The Sacramento City Council is the governing body of the city of Sacramento, California. The council holds regular meetings at Sacramento City Hall on Tuesdays at 6:00 pm, with exceptions for holidays and other special cases.

Sacramento's city council is a nine-member mayor-council system of government. The council is composed of a mayor and eight council members, each of whom is elected to four-year terms from their respective districts. Sacramento's government is a "weak mayor" system in that the council retains executive and legislative authority. The management and operations of city affairs are not under the direct control of the mayor or the council; these matters are delegated to a city manager, who is appointed by Sacramento's Mayor and serves at the pleasure of the council.

-------------------------

§ **TASK DIRECTIONS**:
Extend the passage on the Sacramento City Council by writing what comes after its final sentence.

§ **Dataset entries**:
-------------------------

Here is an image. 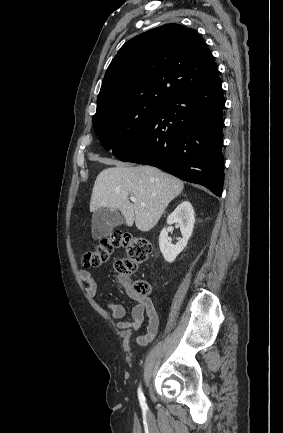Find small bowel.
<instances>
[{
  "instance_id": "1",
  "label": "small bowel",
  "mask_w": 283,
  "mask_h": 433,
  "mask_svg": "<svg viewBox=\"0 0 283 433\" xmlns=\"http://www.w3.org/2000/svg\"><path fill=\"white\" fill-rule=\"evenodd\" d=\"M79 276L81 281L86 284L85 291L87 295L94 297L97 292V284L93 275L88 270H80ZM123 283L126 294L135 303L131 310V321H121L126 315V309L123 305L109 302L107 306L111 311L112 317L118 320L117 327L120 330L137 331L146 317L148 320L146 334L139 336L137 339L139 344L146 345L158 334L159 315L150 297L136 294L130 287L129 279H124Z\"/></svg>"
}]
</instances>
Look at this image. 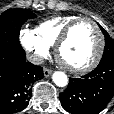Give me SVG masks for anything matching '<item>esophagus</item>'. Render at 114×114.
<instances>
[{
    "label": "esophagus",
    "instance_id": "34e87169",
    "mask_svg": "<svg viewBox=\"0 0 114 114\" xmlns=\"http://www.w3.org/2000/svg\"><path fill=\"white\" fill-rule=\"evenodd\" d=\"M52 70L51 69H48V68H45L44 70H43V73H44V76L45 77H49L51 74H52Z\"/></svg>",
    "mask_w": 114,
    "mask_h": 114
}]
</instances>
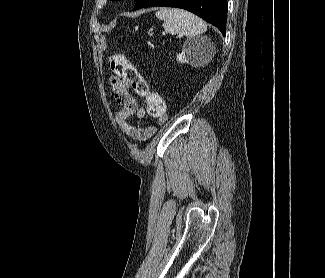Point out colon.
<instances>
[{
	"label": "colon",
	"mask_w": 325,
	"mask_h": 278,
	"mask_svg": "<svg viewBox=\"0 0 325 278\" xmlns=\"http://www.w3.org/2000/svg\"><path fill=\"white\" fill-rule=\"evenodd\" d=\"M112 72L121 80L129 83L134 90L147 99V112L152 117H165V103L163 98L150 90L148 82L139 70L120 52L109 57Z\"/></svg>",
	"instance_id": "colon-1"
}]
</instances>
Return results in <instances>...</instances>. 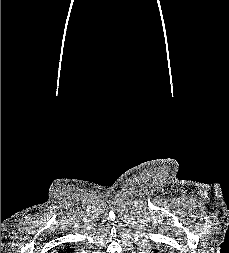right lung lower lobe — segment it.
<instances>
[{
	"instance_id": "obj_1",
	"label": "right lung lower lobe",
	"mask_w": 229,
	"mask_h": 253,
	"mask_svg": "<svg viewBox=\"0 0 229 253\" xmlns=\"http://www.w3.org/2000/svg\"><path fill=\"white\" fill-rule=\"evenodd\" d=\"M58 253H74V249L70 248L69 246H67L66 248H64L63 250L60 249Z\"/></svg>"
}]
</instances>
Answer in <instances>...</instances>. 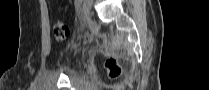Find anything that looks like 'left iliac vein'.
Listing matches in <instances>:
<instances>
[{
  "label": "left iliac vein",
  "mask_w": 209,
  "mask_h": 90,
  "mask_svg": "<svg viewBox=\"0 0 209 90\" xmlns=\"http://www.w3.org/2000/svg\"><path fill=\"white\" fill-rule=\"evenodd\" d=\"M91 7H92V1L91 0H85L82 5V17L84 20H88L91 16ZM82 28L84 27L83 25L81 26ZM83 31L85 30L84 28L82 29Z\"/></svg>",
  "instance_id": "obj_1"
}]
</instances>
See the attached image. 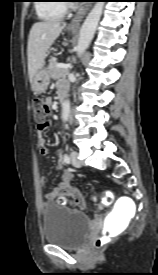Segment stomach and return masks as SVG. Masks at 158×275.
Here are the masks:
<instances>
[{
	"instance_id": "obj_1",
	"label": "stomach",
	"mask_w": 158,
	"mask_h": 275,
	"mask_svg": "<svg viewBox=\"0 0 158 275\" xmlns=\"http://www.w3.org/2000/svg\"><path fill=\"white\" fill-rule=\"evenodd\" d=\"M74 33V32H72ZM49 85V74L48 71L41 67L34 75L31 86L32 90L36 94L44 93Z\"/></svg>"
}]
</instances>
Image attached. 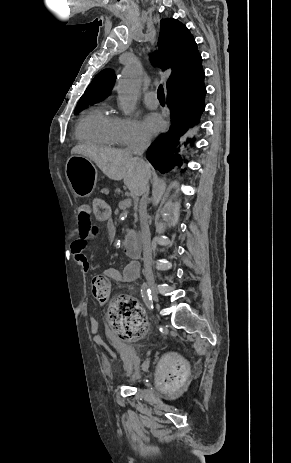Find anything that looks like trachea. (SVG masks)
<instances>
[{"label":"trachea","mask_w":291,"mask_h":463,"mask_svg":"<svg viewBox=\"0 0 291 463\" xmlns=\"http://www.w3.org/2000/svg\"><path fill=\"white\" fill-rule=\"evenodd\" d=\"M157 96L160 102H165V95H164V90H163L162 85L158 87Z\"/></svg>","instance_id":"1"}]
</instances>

-------------------------

§ **RESPONSE**:
History

Previous councils 
Sacramento, the oldest incorporated city in the State of California, has been governed by a council since the city's citizens approved a city charter in 1849. This charter, known as the "City Charter of 1850" in reference to the year that the charter was recognized by the California State Legislature, provided for the election of a ten-member "Common Council" made up of a Mayor and nine council members.

In 1858, the governments of Sacramento County and the City of Sacramento merged. As a result, Sacramento was governed by the Sacramento County Board of Directors (a predecessor to the Sacramento County Board of Supervisors) for the next five years.

The revised City Charter of 1863 returned to a separate governing body for the City of Sacramento. The charter established a four-member "Board of Trustees" composed of a Mayor and three trustees. Two more trustees were added to the board under the provisions of the City Charter of 1891. Later, in the City Charter of 1912, the five members of the city's governing body were renamed to "City Commissioners".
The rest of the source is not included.